=== Dataset records ===

Content starts

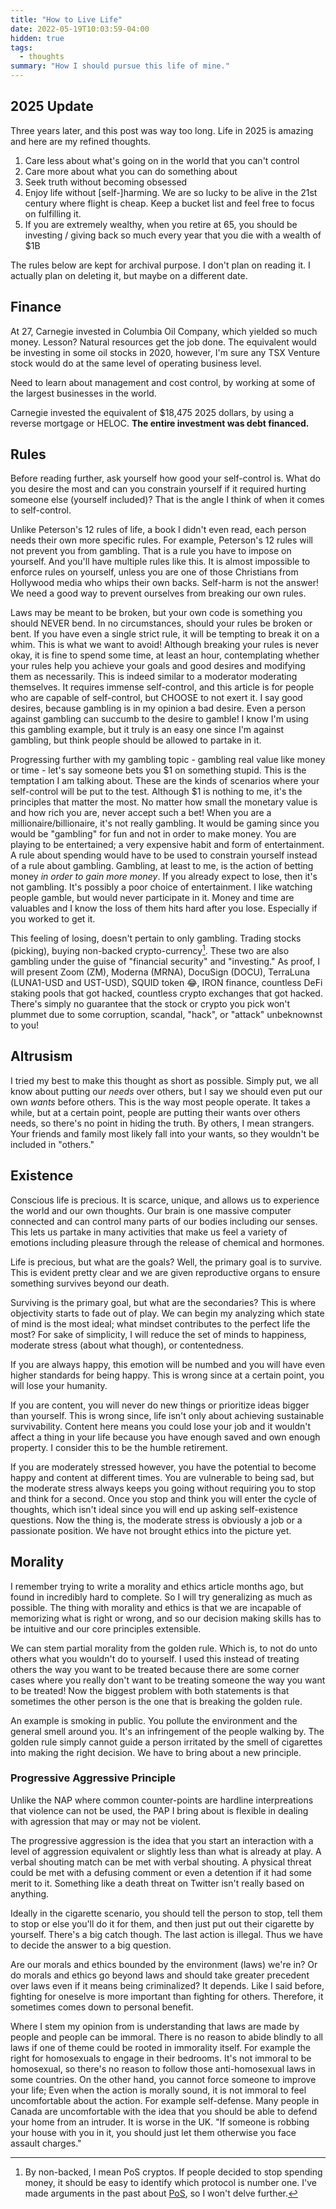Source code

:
 ```yaml
---
title: "How to Live Life"
date: 2022-05-19T10:03:59-04:00
hidden: true
tags:
  - thoughts
summary: "How I should pursue this life of mine."
---
```


## 2025 Update

Three years later, and this post was way too long. Life in 2025 is amazing and here are my refined thoughts.

1. Care less about what's going on in the world that you can't control
2. Care more about what you can do something about
3. Seek truth without becoming obsessed
4. Enjoy life without \[self-]harming. We are so lucky to be alive in the 21st century where flight is cheap. Keep a bucket list and feel free to focus on fulfilling it.
5. If you are extremely wealthy, when you retire at 65, you should be investing / giving back so much every year that you die with a wealth of $1B

The rules below are kept for archival purpose. I don't plan on reading it. I actually plan on deleting it, but maybe on a different date.

## Finance

At 27, Carnegie  invested in Columbia Oil Company, which yielded so much money. Lesson? Natural resources get the job done. The equivalent would be investing in some oil stocks in 2020, however, I'm sure any TSX Venture stock would do at the same level of operating business level.

Need to learn about management and cost control, by working at some of the largest businesses in the world.

Carnegie invested the equivalent of $18,475 2025 dollars, by using a reverse mortgage or HELOC. **The entire investment was debt financed.**

## Rules

Before reading further, ask yourself how good your self-control is. What do you desire the most and can you constrain
yourself if it required hurting someone else (yourself included)? That is the angle I think of when it comes to
self-control.

Unlike Peterson's 12 rules of life, a book I didn't even read, each person needs their own more specific rules.
For example, Peterson's 12 rules will not prevent you from gambling. That is a rule you have to impose on yourself.
And you'll have multiple rules like this. It is almost impossible to enforce rules on yourself, unless you are one of
those Christians from Hollywood media who whips their own backs. Self-harm is not the answer! We need a good way to
prevent ourselves from breaking our own rules.

Laws may be meant to be broken, but your own code is something you should NEVER bend. In no circumstances, should
your rules be broken or bent. If you have even a single strict rule, it will be tempting to break it on a whim. This is what we want to avoid! Although breaking your rules is never okay, it is fine to spend some time, at least an hour, contemplating whether your rules help you achieve your goals and good desires and modifying them as necessarily. This is indeed similar to a moderator moderating themselves. It requires immense self-control, and this article is for people who are capable of self-control, but CHOOSE to not exert it. I say good desires, because gambling is in my opinion
a bad desire. Even a person against gambling can succumb to the desire to gamble! I know I'm using this gambling
example, but it truly is an easy one since I'm against gambling, but think people should be allowed to partake in it.

Progressing further with my gambling topic - gambling real value like money or time - let's say someone bets you $1 on something stupid. This is the temptation I am talking about. These are the kinds of scenarios where your self-control will be put to the test. Although $1 is nothing to me, it's the principles that matter the most. No matter how small the monetary value is and how rich you are, never accept such a bet! When you are a millionaire/billionaire, it's not really gambling. It would be gaming since you would be "gambling" for fun and not in order to make money. You are playing to be entertained; a very expensive habit and form of entertainment. A rule about spending would have to be used to constrain yourself instead of a rule about gambling. Gambling, at least to me, is the action of betting money _in order to gain more money_. If you already expect to lose, then it's not gambling. It's  possibly a poor choice of entertainment. I like watching people gamble, but would never participate in it. Money and time are valuables and I know the loss of them hits hard after you lose. Especially if you worked to get it.

This feeling of losing, doesn't pertain to only gambling. Trading stocks (picking), buying non-backed crypto-currency[^pos]. These two are also gambling under the guise of "financial security" and "investing." As proof, I will present Zoom (ZM), Moderna (MRNA), DocuSign (DOCU), TerraLuna (LUNA1-USD and UST-USD), SQUID token 😂, IRON finance, countless DeFi staking pools that got hacked, countless crypto exchanges that got hacked. There's simply no guarantee that the stock or crypto you pick won't plummet due to some corruption, scandal, "hack", or "attack" unbeknownst to you!

[^pos]: By non-backed, I mean PoS cryptos. If people decided to stop spending money, it should be easy to identify which protocol is number one. I've made arguments in the past about [PoS](/posts/why-monero-is-the-best-crypto-currency/#consensus-algorithm), so I won't delve further.

## Altrusism

I tried my best to make this thought as short as possible. Simply put, we all know about putting our _needs_ over others, but I say we should even put our own _wants_ before others. This is the way most people operate. It takes a while, but at a certain point, people are putting their wants over others needs, so there's no point in hiding the truth. By others, I mean strangers. Your friends and family most likely fall into your wants, so they wouldn't be included in "others."

## Existence

Conscious life is precious. It is scarce, unique, and allows us to experience the world and our own thoughts. Our brain is one massive computer connected and can control many parts of our bodies including our senses. This lets us partake in many activities that make us feel a variety of emotions including pleasure through the release of chemical and hormones.

Life is precious, but what are the goals? Well, the primary goal is to survive. This is evident pretty clear and we are given reproductive organs to ensure something survives beyond our death.

Surviving is the primary goal, but what are the secondaries? This is where objectivity starts to fade out of play. We can begin my analyzing which state of mind is the most ideal; what mindset contributes to the perfect life the most?  For sake of simplicity, I will reduce the set of minds to happiness, moderate stress (about what though), or contentedness.

If you are always happy, this emotion will be numbed and you will have even higher standards for being happy.
This is wrong since at a certain point, you will lose your humanity.

If you are content, you will never do new things or prioritize ideas bigger than yourself. This is wrong since, life isn't only about achieving sustainable survivability. Content here means you could lose your job and it wouldn't affect a thing in your life because you have enough saved and own enough property. I consider this to be the humble retirement.

If you are moderately stressed however, you have the potential to become happy and content at different times. You are vulnerable to being sad, but the moderate stress always keeps you going without requiring you to stop and think for a second. Once you stop and think you will enter the cycle of thoughts, which isn't ideal since you will end up asking self-existence questions. Now the thing is, the moderate stress is obviously a job or a passionate position. We have not brought ethics into the picture yet.

## Morality

I remember trying to write a morality and ethics article months ago, but found in incredibly hard to complete. So I will
try generalizing as much as possible. The thing with morality and ethics is that we are incapable of memorizing what is right or wrong, and so our decision making skills has to be intuitive and our core principles extensible.

We can stem partial morality from the golden rule. Which is, to not do unto others what you wouldn't do to yourself.
I used this instead of treating others the way you want to be treated because there are some corner cases where you really don't want to be treating someone the way you want to be treated! Now the biggest problem with both statements is that sometimes the other person is the one that is breaking the golden rule.

An example is smoking in public. You pollute the environment and the general smell around you. It's an infringement of the people walking by. The golden rule simply cannot guide a person irritated by the smell of cigarettes into making the right decision. We have to bring about a new principle.

### Progressive Aggressive Principle

Unlike the NAP where common counter-points are hardline interpreations that violence can not be used, the PAP I bring about is flexible in dealing with agression that may or may not be violent.

The progressive aggression is the idea that you start an interaction with a level of aggression equivalent or slightly less than what is already at play. A verbal shouting match can be met with verbal shouting. A physical threat could be met with a defusing comment or even a detention if it had some merit to it. Something like a death threat on Twitter isn't really based on anything.

Ideally in the cigarette scenario, you should tell the person to stop, tell them to stop or else you'll do it for them, and then just put out their cigarette by yourself. There's a big catch though. The last action is illegal. Thus we have to decide the answer to a big question.

Are our morals and ethics bounded by the environment (laws) we're in? Or do morals and ethics go beyond laws and should take greater precedent over laws even if it means being criminalized? It depends. Like I said before, fighting for oneselve is more important than fighting for others. Therefore, it sometimes comes down to personal benefit.

Where I stem my opinion from is understanding that laws are made by people and people can be immoral. There is no reason to abide blindly to all laws if one of theme could be rooted in immorality itself. For example the right for homosexuals to engage in their bedrooms. It's not immoral to be homosexual, so there's no reason to follow those anti-homosexual laws in some countries. On the other hand, you cannot force someone to improve your life; Even when the action is morally sound, it is not immoral to feel uncomfortable about the action. For example self-defense. Many people in Canada are uncomfortable with the idea that you should be able to defend your home from an intruder. It is worse in the UK. "If someone is robbing your house with you in it, you should just let them otherwise you face assault charges."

Content ends

=== About this exercise ===
The lines that mention the word "happy" should be pulled from the records above.

=== Reply ===
If you are always happy, this emotion will be numbed and you will have even higher standards for being happy.
If you are moderately stressed however, you have the potential to become happy and content at different times. You are vulnerable to being sad, but the moderate stress always keeps you going without requiring you to stop and think for a second. Once you stop and think you will enter the cycle of thoughts, which isn't ideal since you will end up asking self-existence questions. Now the thing is, the moderate stress is obviously a job or a passionate position. We have not brought ethics into the picture yet.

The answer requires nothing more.